Alright so what that means is that the resistor is over here, and the single resistor over here which was 5 ohm resistor is really just a wire now because there's no current going through it. Alright so the only circuit that's actually carrying current is now this circuit. Notice that now the 1 ohm light bulb does take current because now the capacitors are full. So that means that this 7 Farad branch which was accessible before is no longer accessible to the current. So that means that the amount of current that is actually flowing through these light bulbs here will be, well it's series right 1+3 is 4, 12 divided by 4 is 3 so that means that I'll have 3 amps going through my 1 ohm and my 3 ohm resistor in steady state after a long time has passed. Alright so how much power is being used? Well the power for the 3 ohm is going to be i squared r, 3 squared times 3 is 27 watts. What about the power for the 1 ohm resistor? Well i squared r so this one is going to be 9 watts, so that means that the total power that's being supplied by the battery after a long time is 36 watts.

Initially it was supplying 48 watts so now it's not supplying as much power and that's because it doesn't have to feed the capacitors anymore. The capacitors have already taken all the power that they need. Alright how much energy is stored in all these capacitors? Well it's really not a difficult question to answer all we need to do is combine them as we have before so we'll start with the 3 and the 7, 3+7 is 10 so we'll have a 15 and a 10 in series and we know that 15 inverse, 10 inverse is 6 inverse so that means that this capacitor network is really just a single capacitor with a capacitance of 6 Farads. Alright if I've got 6 Farads across it potential difference across there has got to be the same as the potential difference across the 1 ohm resistor. Well with 3 amps of current the potential difference across a 1 ohm resistor will be 3 volts. So that means that I've got 3 volts across a 6 Farad capacitor so the amount of charge that I have stored on this capacitor is 6 times 3 which 18 Coulomb's. So we got 18 Coulomb's here and then we got 18 Coulomb's is the sum here. So what we would need to do is find the potential difference across the 15 just by doing q over c right 18 over 15 we'll subtract that from the total 3 and then we'll say "that potential difference has to be the same as these."
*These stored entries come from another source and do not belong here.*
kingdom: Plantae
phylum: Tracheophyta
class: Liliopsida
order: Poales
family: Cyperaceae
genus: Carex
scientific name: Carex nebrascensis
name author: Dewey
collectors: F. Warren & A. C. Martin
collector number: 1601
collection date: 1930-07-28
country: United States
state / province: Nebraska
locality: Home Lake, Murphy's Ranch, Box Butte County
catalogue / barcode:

Alright I'll let you do that on your own it's not a difficult task but you might want to use a calculator. Alright now there's one other type of resistor capacitors circuit that I just want to mention briefly and that's the situation where we're actually using the capacitor to drive the current. So we start off with the capacitor that is charged not uncharged so now I have a circuit that doesn't even have a battery, it's just using a capacitor to drive everything. So I've a bunch of positive charge here, negative charge here and that's going to discharge so it's going to go around that way. Well how much current initially is going to flow? Well if I want to know the potential difference I'll say it's charge over capacitance. 12 divided by 6 is 2 so this is 2 volts initially, 2 volts over 2 ohms gives you a 1 amp current. Alright now that 1 amp current is only the initial current, so the idea is that initially I have 1 amp but then the potential difference is going to go down because I'm starting to discharge the positive charge is going to go on the other side meaning the electrons are going the other way but we'll ignore that for the moment. So really this current is going to go down in fact it turns out that it goes down exponentially in time like that.
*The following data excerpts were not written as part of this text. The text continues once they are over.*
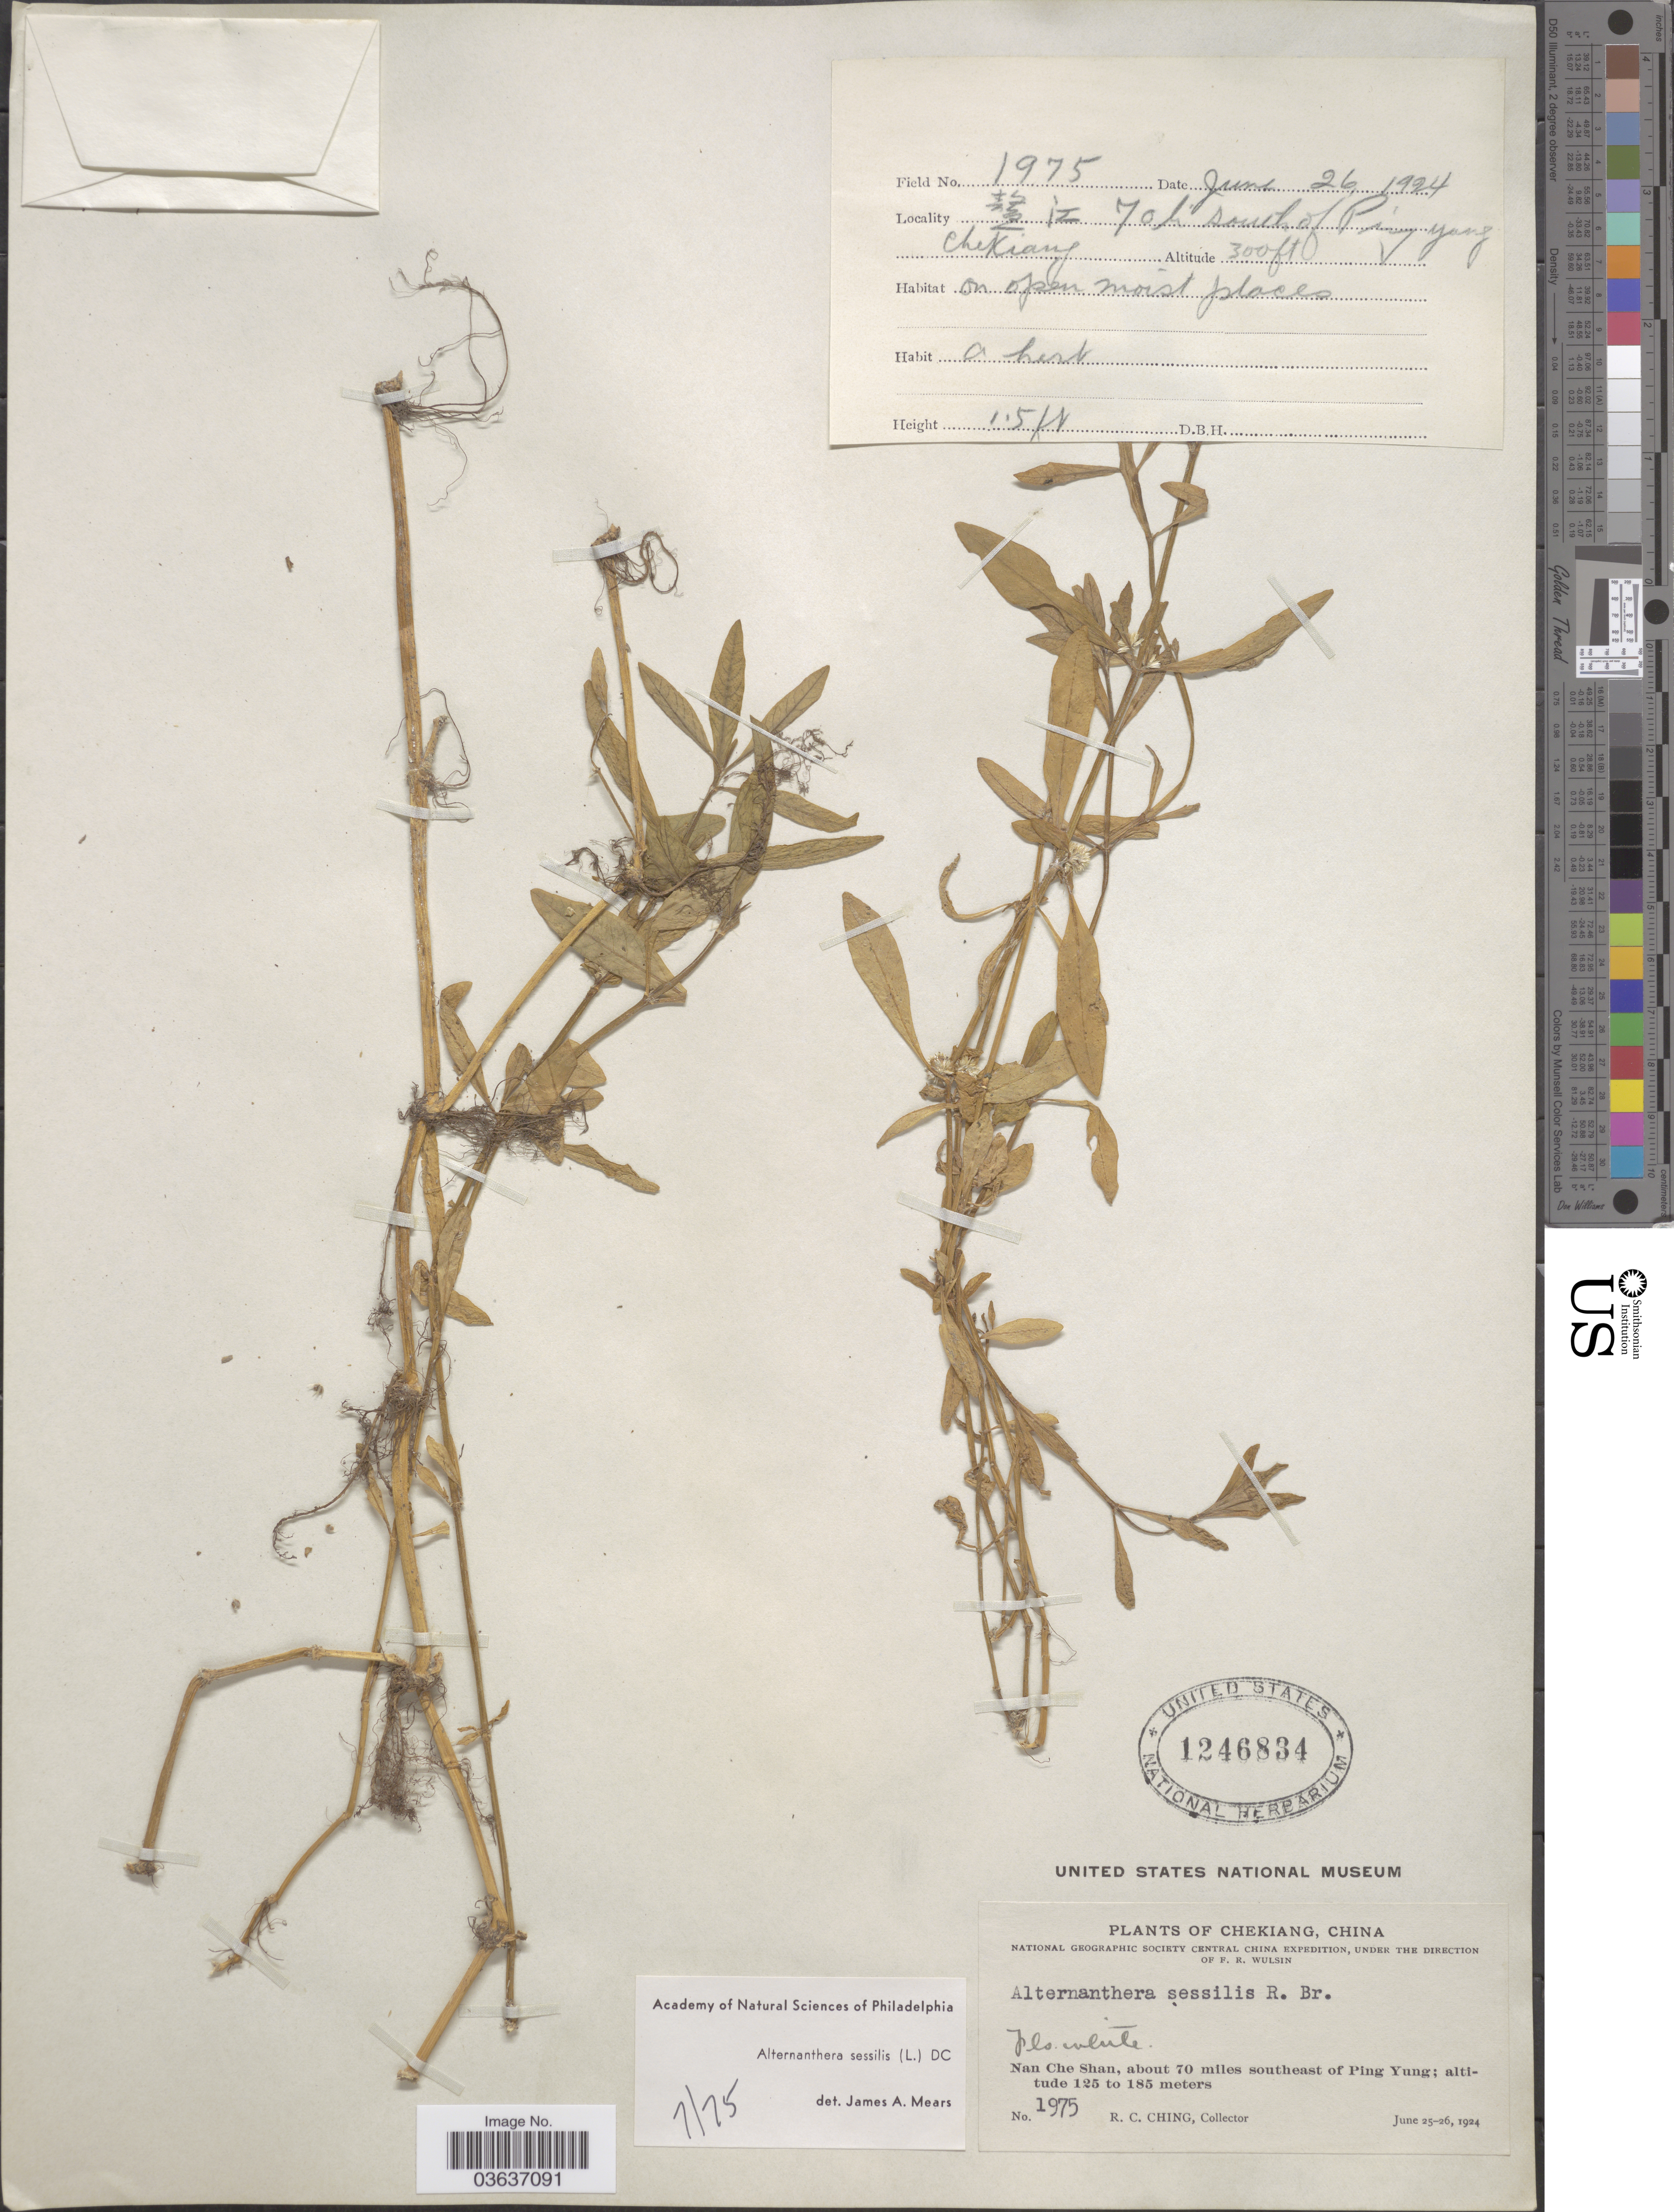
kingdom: Plantae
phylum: Tracheophyta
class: Magnoliopsida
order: Caryophyllales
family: Amaranthaceae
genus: Alternanthera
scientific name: Alternanthera sessilis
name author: (L.) DC.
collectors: R. C. Ching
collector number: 1975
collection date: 1924-06-26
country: China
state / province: Zhejiang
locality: Chekiang. Nan Che Shan, about 70 miles southeast of Ping Yung.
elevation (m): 91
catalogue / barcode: US 1246834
Alright so that's actually what we'll also happen in our previous circuit, remember that we started off over in our circuit with 48 watts going through the 3 ohm resistor. 48 watts so it was bright and then after a long time only 27 watts through the 3 ohm resistor. So we're going to have some sort of an exponential decay from 48 to 27 at the same time our 1 ohm resistor starts off at 0 nobody is going through it because it was short circuited and it ends with 9 watts so that's going to be an exponential increase from 0 to 9 and that's the way that RC circuits work.